Some factors - none either necessary or sufficient - that would make one think a COI is independent would include:

- having non current civil servants on board
- having non civil servants on board
- having foreign experts on board
- the full findings being published
- the COI identifying systemic issues instead of blaming a few bad apples
- high ranking people being held accountable instead of only low level scapegoats

It is instructive to look at other COIs, in comparison. For example, the Chilcot Inquiry into the Iraq War was led by a retired civil servant.

A senior non-MINDEF civil servant, while more independent than someone from MINDEF, is still from the government.

Besides the Chilcot Inquiry, one can also look at other COIs in Singapore.

In 1992, the tanker Stolt Spur had an explosion in its boiler room and 3 Singaporeans were killed.

The Committee of Inquiry comprised Judge Richard Magnus, Assoc Prof Tan Thiam Chye (who seems to be a doctor and, as the same suggests, is also an academic) and Mun Leong Liew, a business leader.

I'd say that would be a pretty good model for a COI. Judges by their nature are more independent than civil servants (who are after all from the Executive branch of the government). Though of course if it'd been a retired judge it'd have been better still.

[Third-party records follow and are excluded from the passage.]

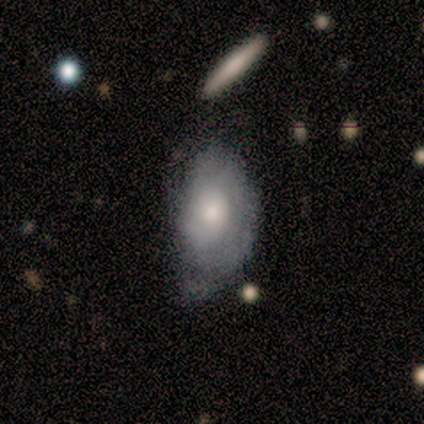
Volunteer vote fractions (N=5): smooth_or_featured: featured or disk (p=0.60) [alt: smooth p=0.40]
disk_edge_on: no (p=1.00)
bar: no (p=1.00)
has_spiral_arms: yes (p=0.67) [alt: no p=0.33]
spiral_winding: tight (p=0.50) [tied with: medium p=0.50]
spiral_arm_count: 2 (p=0.50) [tied with: can't tell p=0.50]
bulge_size: moderate (p=0.67) [alt: small p=0.33]
merging: minor disturbance (p=0.60) [alt: none p=0.20]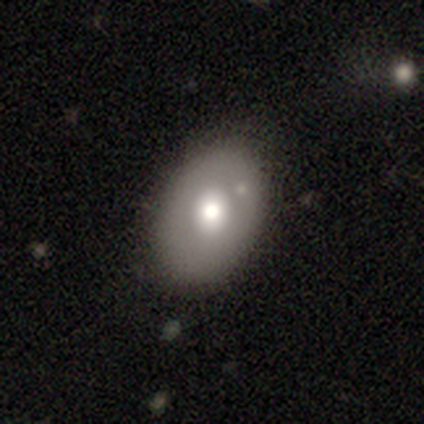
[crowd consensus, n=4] Morphology: type=smooth (75%); roundness=in between (67%); merging=none (100%).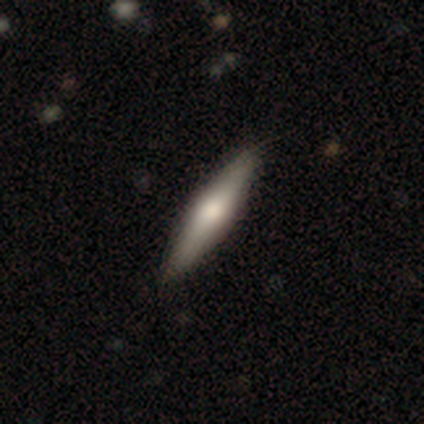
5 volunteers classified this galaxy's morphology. Smooth or featured: smooth — 60% (featured or disk — 40%)
How rounded: cigar-shaped — 100%
Merging: none — 80% (minor disturbance — 20%)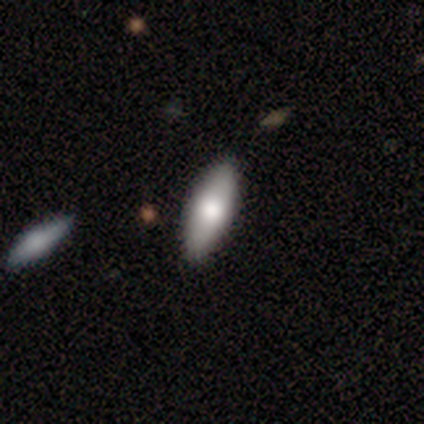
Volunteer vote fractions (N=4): smooth 100%, featured or disk 0%, star or artifact 0%. Down the decision tree: how rounded — in between (50%, tied with cigar-shaped); merging — none (100%).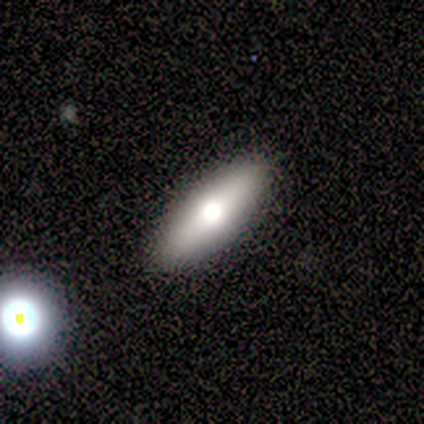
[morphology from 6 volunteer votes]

In addition, in this case Sembawang Shipyard belonged to a government-linked commercial enterprise, so the COI was not investigating the government per-se.


A related issue is whether what a COI concludes is the gospel truth. In some people's view, it seems COIs are omniscient and infallible. Yet one must question this assumption.

For example, the Little India COI supported the claim that alcohol was a major contributor factor (despite little evidence), but ignored or downplayed other relevant factors like similar incidents in India and other factors identified by The Online Citizen and Workfair Singapore.

Curiously, way before the COI had published its findings, the government had already moved to ban, on 11 December 2013, the sale and consumption of alcohol in the Little India area, and touted it as a plausible contributory factor.

Notably, this was just 3 days after the riot, more than 6 months before the COI released its findings on 30 June 2014 and indeed before the COI was even appointed on 13 December 2013.

It seems that those who say no one should comment, speculate or come to conclusions until the COI releases its findings exempt the government from this rule.

One cannot help but wonder if this public prejudging of the causes of the Little India Riot predisposed the COI to point to alcohol as a major factor for this riot. After all, in Singapore sub judice is criminalised "to prevent people from making public statements that could influence the minds of decision makers in court".

While a COI is not a court proceeding, a similar principle would seem to apply here; even though the Administration of Justice (Protection) Act exempts statements "made by a person on behalf of the Government about the subject matter of or an issue in a court proceeding that is pending is not contempt of court under subsection (1)(b) if the Government believes that such statement is necessary in the public interest" (we are talking about the principle of influence, not legal culpability).